When I was a little kid I started making plans to run away and live in the mountains. I'd keep track of the prices at the grocery store and hoard food and change and things I thought I could use as weapons because I wanted to be prepared. I considered killing her before I left but I could never decide. I hate her and want her to suffer. But I think I love her too because I feel guilty at the idea she could die unhappy one day after living such a shitty miserable life. I hate her and want her in pain but I also want her to eventually die happy and at peace. I wish there was a way to erase all of her memories of me so it'd be like I never existed.
But I can't talk about how I feel because she's not even abusive, sometimes she's actually fine. If she's in a good mood we can joke around and have a pleasant conversation. She never hit me unless you count spanking. But most of the time growing up she was just angry and high strung and cold and accusing and I was sure she hated me. But when I eventually realized she actually loved me it didn't help, because her love is smothering and scary and horrible. Every time she saw me or even heard me it was like she had some way to guilt trip me or accuse me of lying or hiding something.
My whole life has been nothing but her feelings and her trauma and her problems.
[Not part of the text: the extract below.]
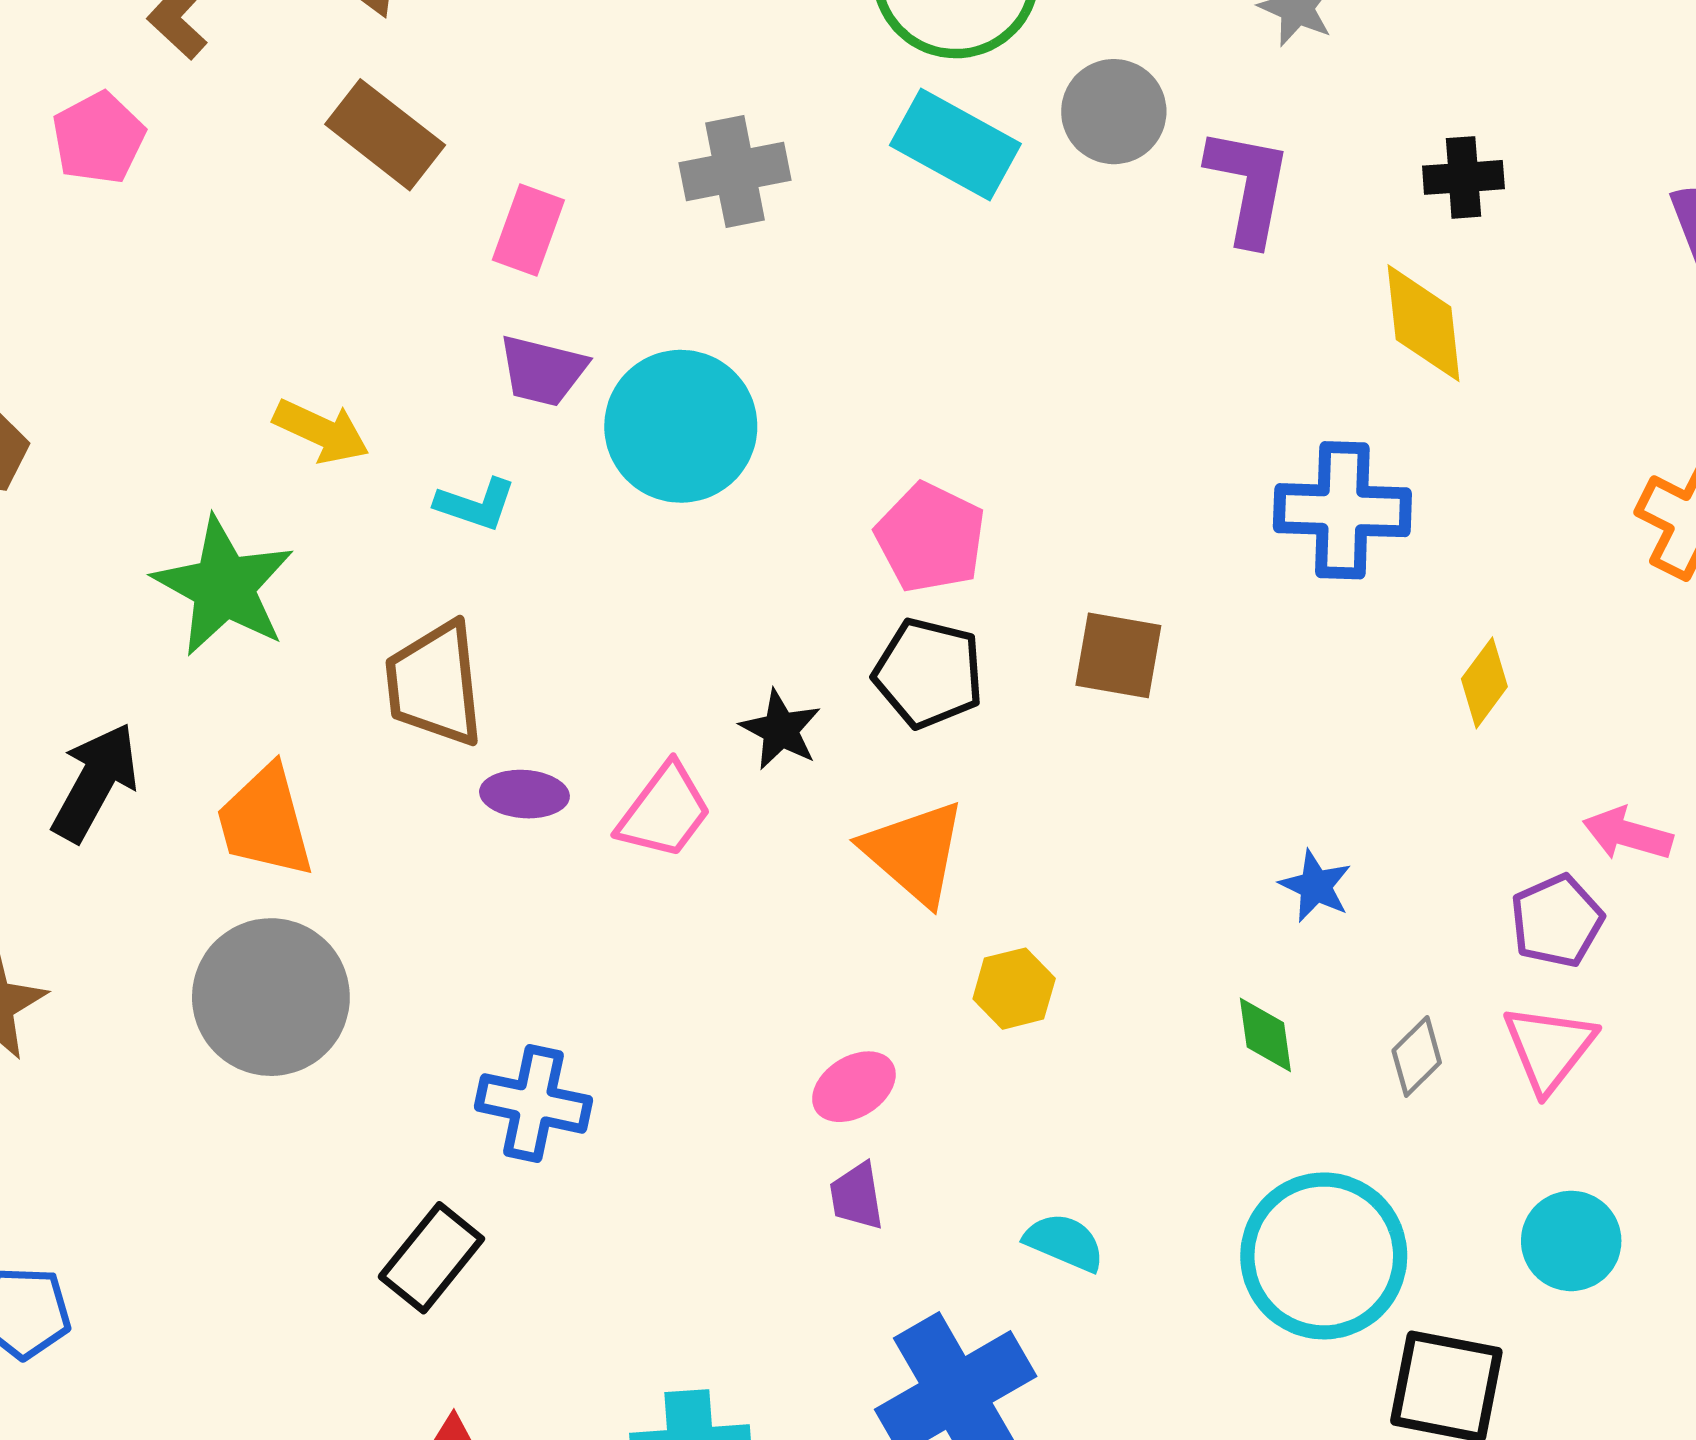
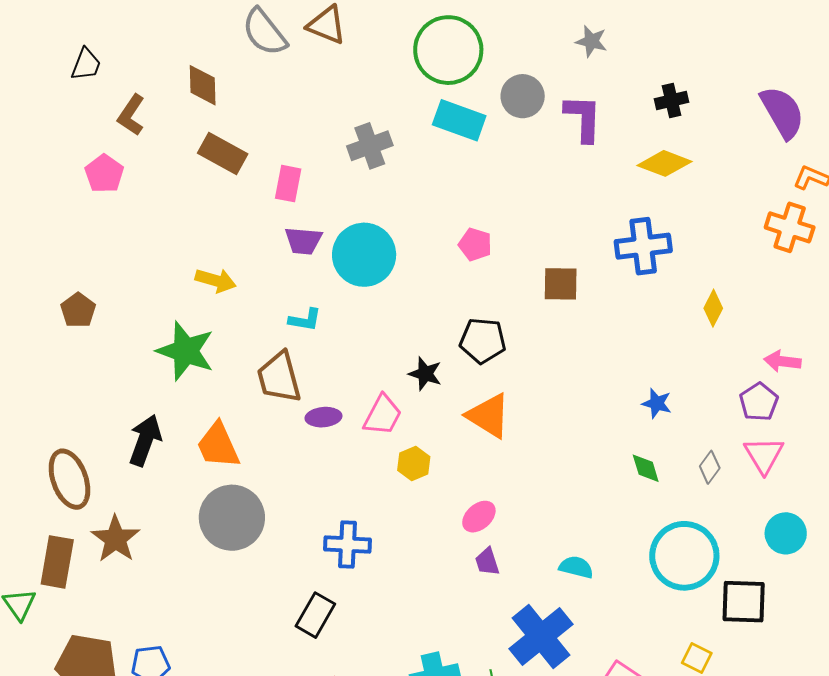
yellow diamond: (1424, 323) -> (665, 163), turned -54
cyan L-shape: (476, 504) -> (305, 320), moved
pink pentagon: (930, 538) -> (475, 244), moved, size x0.7
brown square: (1118, 655) -> (561, 284), moved
yellow hexagon: (1014, 989) -> (414, 464), moved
I'm not even allowed to have my own trauma because my trauma is somehow still all about her and how it makes her feel. I've always been terrified enraged towards her but also I feel a lot of pity for her.
And people don't fucking get it, they think we need to "talk about it" or I just need to "stand up to her" or something as if my mother has ever been the type of person who can survive the weight of a single ounce of citicism. I get blamed for it because "she was just trying to protect you" "I'm sure she didn't know she was hurting you, no mother would do that on purpose". Everyone assumes I'm just lazy and don't want to learn these basic skills because they don't understand what it's like to have a parent who has never let you grow up.
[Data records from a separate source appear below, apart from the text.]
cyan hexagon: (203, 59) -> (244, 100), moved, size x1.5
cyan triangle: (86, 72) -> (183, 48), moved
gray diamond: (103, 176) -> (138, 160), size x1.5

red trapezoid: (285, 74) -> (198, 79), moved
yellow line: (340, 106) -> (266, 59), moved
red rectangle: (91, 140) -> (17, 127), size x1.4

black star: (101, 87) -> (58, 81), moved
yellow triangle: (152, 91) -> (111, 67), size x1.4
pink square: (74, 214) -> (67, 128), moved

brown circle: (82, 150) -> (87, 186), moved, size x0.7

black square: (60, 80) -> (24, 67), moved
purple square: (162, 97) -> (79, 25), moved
Honestly even if I could take care of myself I probably couldn't just cut ties because I know she'd lose her fucking mind and I don't think I could stomach it. I don't want anything to do with her, and a huge part of me wants to hurt her but the other part of me doesn't want to make her life even worse than it already has been. A lot of the time I wish she'd just die in her sleep.
It makes me want to just kill myself because I don't have a future but I can't do that either. I don't know what to do, I've gone back to my old childhood fantasies about living in the woods. I know it really wouldn't but sometimes I think it's be easier.